* [Data for processing]
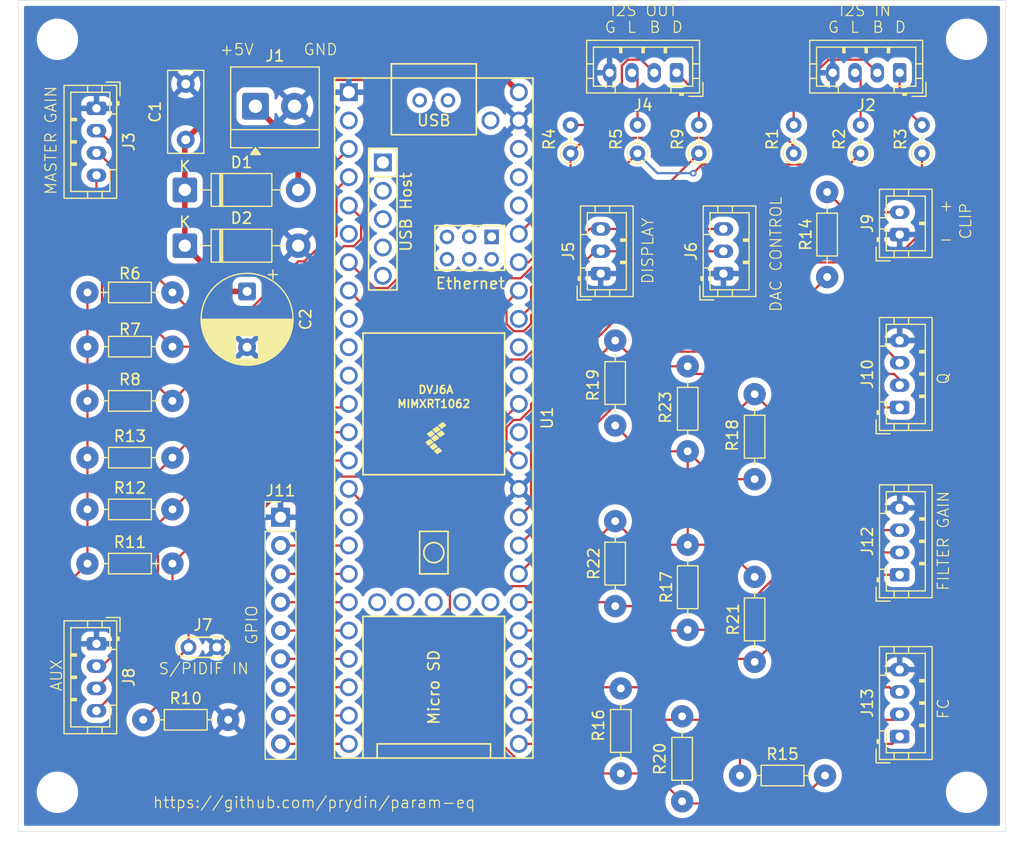
<source format=kicad_pcb>
(kicad_pcb
	(version 20241229)
	(generator "pcbnew")
	(generator_version "9.0")
	(general
		(thickness 1.6)
		(legacy_teardrops no)
	)
	(paper "A4")
	(layers
		(0 "F.Cu" signal)
		(2 "B.Cu" signal)
		(9 "F.Adhes" user "F.Adhesive")
		(11 "B.Adhes" user "B.Adhesive")
		(13 "F.Paste" user)
		(15 "B.Paste" user)
		(5 "F.SilkS" user "F.Silkscreen")
		(7 "B.SilkS" user "B.Silkscreen")
		(1 "F.Mask" user)
		(3 "B.Mask" user)
		(17 "Dwgs.User" user "User.Drawings")
		(19 "Cmts.User" user "User.Comments")
		(21 "Eco1.User" user "User.Eco1")
		(23 "Eco2.User" user "User.Eco2")
		(25 "Edge.Cuts" user)
		(27 "Margin" user)
		(31 "F.CrtYd" user "F.Courtyard")
		(29 "B.CrtYd" user "B.Courtyard")
		(35 "F.Fab" user)
		(33 "B.Fab" user)
		(39 "User.1" user)
		(41 "User.2" user)
		(43 "User.3" user)
		(45 "User.4" user)
	)
	(setup
		(pad_to_mask_clearance 0)
		(allow_soldermask_bridges_in_footprints no)
		(tenting front back)
		(pcbplotparams
			(layerselection 0x00000000_00000000_55555555_5755f5ff)
			(plot_on_all_layers_selection 0x00000000_00000000_00000000_00000000)
			(disableapertmacros no)
			(usegerberextensions no)
			(usegerberattributes yes)
			(usegerberadvancedattributes yes)
			(creategerberjobfile yes)
			(dashed_line_dash_ratio 12.000000)
			(dashed_line_gap_ratio 3.000000)
			(svgprecision 4)
			(plotframeref no)
			(mode 1)
			(useauxorigin no)
			(hpglpennumber 1)
			(hpglpenspeed 20)
			(hpglpendiameter 15.000000)
			(pdf_front_fp_property_popups yes)
			(pdf_back_fp_property_popups yes)
			(pdf_metadata yes)
			(pdf_single_document no)
			(dxfpolygonmode yes)
			(dxfimperialunits yes)
			(dxfusepcbnewfont yes)
			(psnegative no)
			(psa4output no)
			(plot_black_and_white yes)
			(sketchpadsonfab no)
			(plotpadnumbers no)
			(hidednponfab no)
			(sketchdnponfab yes)
			(crossoutdnponfab yes)
			(subtractmaskfromsilk no)
			(outputformat 1)
			(mirror no)
			(drillshape 1)
			(scaleselection 1)
			(outputdirectory "")
		)
	)
	(net 0 "")
	(net 1 "/+5V")
	(net 2 "Net-(D1-K)")
	(net 3 "GND")
	(net 4 "+3.3V")
	(net 5 "/SP_B")
	(net 6 "/SP_A")
	(net 7 "/SPBTN")
	(net 8 "/Q_B")
	(net 9 "Net-(U1-13_SCK_LED)")
	(net 10 "/CLIP")
	(net 11 "/FC_B")
	(net 12 "/FC_A")
	(net 13 "/FCBTN")
	(net 14 "/FG")
	(net 15 "/FG_A")
	(net 16 "/FGBTN")
	(net 17 "/Q_A")
	(net 18 "/QBTN")
	(net 19 "/MGBTN")
	(net 20 "/MG_A")
	(net 21 "/MG_B")
	(net 22 "Net-(U1-20_A6_TX5_LRCLK1)")
	(net 23 "/LRCLK_O")
	(net 24 "/BCLK_O")
	(net 25 "/BCLK_I")
	(net 26 "Net-(U1-5_IN2)")
	(net 27 "/DATA_O")
	(net 28 "Net-(U1-6_OUT1D)")
	(net 29 "/DATA_I")
	(net 30 "/LRCLK_I")
	(net 31 "/GPIO4")
	(net 32 "unconnected-(U1-GND-Pad58)")
	(net 33 "unconnected-(U1-VBAT-Pad50)")
	(net 34 "unconnected-(U1-16_A2_RX4_SCL1-Pad38)")
	(net 35 "unconnected-(U1-VUSB-Pad49)")
	(net 36 "/GPIO6")
	(net 37 "/GPIO8")
	(net 38 "unconnected-(U1-LED-Pad61)")
	(net 39 "unconnected-(U1-8_TX2_IN1-Pad10)")
	(net 40 "unconnected-(U1-GND-Pad52)")
	(net 41 "/GPIO2")
	(net 42 "unconnected-(U1-14_A0_TX3_SPDIF_OUT-Pad36)")
	(net 43 "unconnected-(U1-D+-Pad67)")
	(net 44 "unconnected-(U1-D--Pad56)")
	(net 45 "unconnected-(U1-9_OUT1C-Pad11)")
	(net 46 "unconnected-(U1-3V3-Pad51)")
	(net 47 "unconnected-(U1-7_RX2_OUT1A-Pad9)")
	(net 48 "unconnected-(U1-5V-Pad55)")
	(net 49 "unconnected-(U1-22_A8_CTX1-Pad44)")
	(net 50 "/GPIO1")
	(net 51 "unconnected-(U1-17_A3_TX4_SDA1-Pad39)")
	(net 52 "unconnected-(U1-D--Pad66)")
	(net 53 "unconnected-(U1-ON_OFF-Pad54)")
	(net 54 "/SDA")
	(net 55 "unconnected-(U1-GND-Pad64)")
	(net 56 "unconnected-(U1-T+-Pad63)")
	(net 57 "/SCL")
	(net 58 "unconnected-(U1-R+-Pad60)")
	(net 59 "unconnected-(U1-4_BCLK2-Pad6)")
	(net 60 "/GPIO7")
	(net 61 "unconnected-(U1-D+-Pad57)")
	(net 62 "unconnected-(U1-0_RX1_CRX2_CS1-Pad2)")
	(net 63 "unconnected-(U1-24_A10_TX6_SCL2-Pad16)")
	(net 64 "/GPIO3")
	(net 65 "/GPIO5")
	(net 66 "unconnected-(U1-T--Pad62)")
	(net 67 "unconnected-(U1-GND-Pad59)")
	(net 68 "unconnected-(U1-PROGRAM-Pad53)")
	(net 69 "unconnected-(U1-R--Pad65)")
	(net 70 "unconnected-(U1-3V3-Pad46)")
	(net 71 "Net-(U1-21_A7_RX5_BCLK1)")
	(net 72 "unconnected-(U1-23_A9_CRX1_MCLK1-Pad45)")
	(net 73 "Net-(J7-In)")
	(footprint "MountingHole:MountingHole_3.2mm_M3" (layer "F.Cu") (at 97.5 48.5))
	(footprint "Resistor_THT:R_Axial_DIN0204_L3.6mm_D1.6mm_P2.54mm_Vertical" (layer "F.Cu") (at 169.5 58.72 90))
	(footprint "TerminalBlock_4Ucon:TerminalBlock_4Ucon_1x02_P3.50mm_Horizontal" (layer "F.Cu") (at 115.25 54.5))
	(footprint "Connector_JST:JST_PH_B4B-PH-K_1x04_P2.00mm_Vertical" (layer "F.Cu") (at 101 102.69 -90))
	(footprint "Custom:R_Axial_DIN0204_L3.6mm_D1.6mm_P7.62mm_Horizontal_HandSolder" (layer "F.Cu") (at 147.5 75.5 -90))
	(footprint "MountingHole:MountingHole_3.2mm_M3" (layer "F.Cu") (at 179 116))
	(footprint "Connector_JST:JST_PH_B2B-PH-K_1x02_P2.00mm_Vertical" (layer "F.Cu") (at 173 66 90))
	(footprint "MountingHole:MountingHole_3.2mm_M3" (layer "F.Cu") (at 97.5 116))
	(footprint "Connector_JST:JST_PH_B4B-PH-K_1x04_P2.00mm_Vertical" (layer "F.Cu") (at 173 51.5 180))
	(footprint "Custom:R_Axial_DIN0204_L3.6mm_D1.6mm_P7.62mm_Horizontal_HandSolder" (layer "F.Cu") (at 154 101.43 90))
	(footprint "Custom:R_Axial_DIN0204_L3.6mm_D1.6mm_P7.62mm_Horizontal_HandSolder" (layer "F.Cu") (at 160 80.31 -90))
	(footprint "Diode_THT:D_DO-41_SOD81_P10.16mm_Horizontal" (layer "F.Cu") (at 108.92 67))
	(footprint "Capacitor_THT:CP_Radial_D8.0mm_P5.00mm" (layer "F.Cu") (at 114.5 71.097349 -90))
	(footprint "Custom:R_Axial_DIN0204_L3.6mm_D1.6mm_P7.62mm_Horizontal_HandSolder" (layer "F.Cu") (at 153.5 109.19 -90))
	(footprint "Connector_JST:JST_PH_B4B-PH-K_1x04_P2.00mm_Vertical" (layer "F.Cu") (at 173 111 90))
	(footprint "Custom:Teensy41" (layer "F.Cu") (at 131.24 82.45 -90))
	(footprint "Custom:R_Axial_DIN0204_L3.6mm_D1.6mm_P7.62mm_Horizontal_HandSolder" (layer "F.Cu") (at 105.19 109.5))
	(footprint "Custom:R_Axial_DIN0204_L3.6mm_D1.6mm_P7.62mm_Horizontal_HandSolder" (layer "F.Cu") (at 100.19 86))
	(footprint "Resistor_THT:R_Axial_DIN0204_L3.6mm_D1.6mm_P2.54mm_Vertical" (layer "F.Cu") (at 175 58.72 90))
	(footprint "Custom:R_Axial_DIN0204_L3.6mm_D1.6mm_P7.62mm_Horizontal_HandSolder" (layer "F.Cu") (at 166.5 69.81 90))
	(footprint "Connector_JST:JST_PH_B4B-PH-K_1x04_P2.00mm_Vertical" (layer "F.Cu") (at 173 81.5 90))
	(footprint "TestPoint:TestPoint_2Pads_Pitch2.54mm_Drill0.8mm" (layer "F.Cu") (at 109.25 103))
	(footprint "Custom:R_Axial_DIN0204_L3.6mm_D1.6mm_P7.62mm_Horizontal_HandSolder" (layer "F.Cu") (at 100.19 95.5))
	(footprint "Custom:R_Axial_DIN0204_L3.6mm_D1.6mm_P7.62mm_Horizontal_HandSolder" (layer "F.Cu") (at 158.69 114.5))
	(footprint "Connector_JST:JST_PH_B4B-PH-K_1x04_P2.00mm_Vertical" (layer "F.Cu") (at 101 54.69 -90))
	(footprint "Custom:C_Rect_L7.2mm_W3.0mm_P5.00mm_FKS2_FKP2_MKS2_MKP2_HandSolder" (layer "F.Cu") (at 109 57.5 90))
	(footprint "Resistor_THT:R_Axial_DIN0204_L3.6mm_D1.6mm_P2.54mm_Vertical" (layer "F.Cu") (at 143.5 58.72 90))
	(footprint "Custom:R_Axial_DIN0204_L3.6mm_D1.6mm_P7.62mm_Horizontal_HandSolder" (layer "F.Cu") (at 100.19 90.638))
	(footprint "MountingHole:MountingHole_3.2mm_M3" (layer "F.Cu") (at 179 48.5))
	(footprint "Connector_JST:JST_PH_B3B-PH-K_1x03_P2.00mm_Vertical" (layer "F.Cu") (at 157.2 69.5 90))
	(footprint "Custom:R_Axial_DIN0204_L3.6mm_D1.6mm_P7.62mm_Horizontal_HandSolder" (layer "F.Cu") (at 107.81 71.19 180))
	(footprint "Connector_JST:JST_PH_B4B-PH-K_1x04_P2.00mm_Vertical"
		(layer "F.Cu")
		(uuid "b2f2ecbe-7c4c-4165-9b11-b74e92d29093")
		(at 173 96.5 90)
		(descr "JST PH series connector, B4B-PH-K (http://www.jst-mfg.com/product/pdf/eng/ePH.pdf), generated with kicad-footprint-generator")
		(tags "connector JST PH vertical")
		(property "Reference" "J12"
			(at 3 -2.9 90)
			(layer "F.SilkS")
			(uuid "ed5550e8-8cb2-4bcf-8d1a-4c51dfc27b6c")
			(effects
				(font
					(size 1 1)
					(thickness 0.15)
				)
			)
		)
		(property "Value" "GAIN"
			(at 3 4 90)
			(layer "F.Fab")
			(uuid "36f6d387-ab07-45a7-b02d-e1349c3ccf97")
			(effects
				(font
					(size 1 1)
					(thickness 0.15)
	
... [366171 chars truncated]
</source>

* [Task goal] If a line above includes the string "MountingHole", pick it out.

* [Response]
	(footprint "MountingHole:MountingHole_3.2mm_M3" (layer "F.Cu") (at 97.5 48.5))
	(footprint "MountingHole:MountingHole_3.2mm_M3" (layer "F.Cu") (at 179 116))
	(footprint "MountingHole:MountingHole_3.2mm_M3" (layer "F.Cu") (at 97.5 116))
	(footprint "MountingHole:MountingHole_3.2mm_M3" (layer "F.Cu") (at 179 48.5))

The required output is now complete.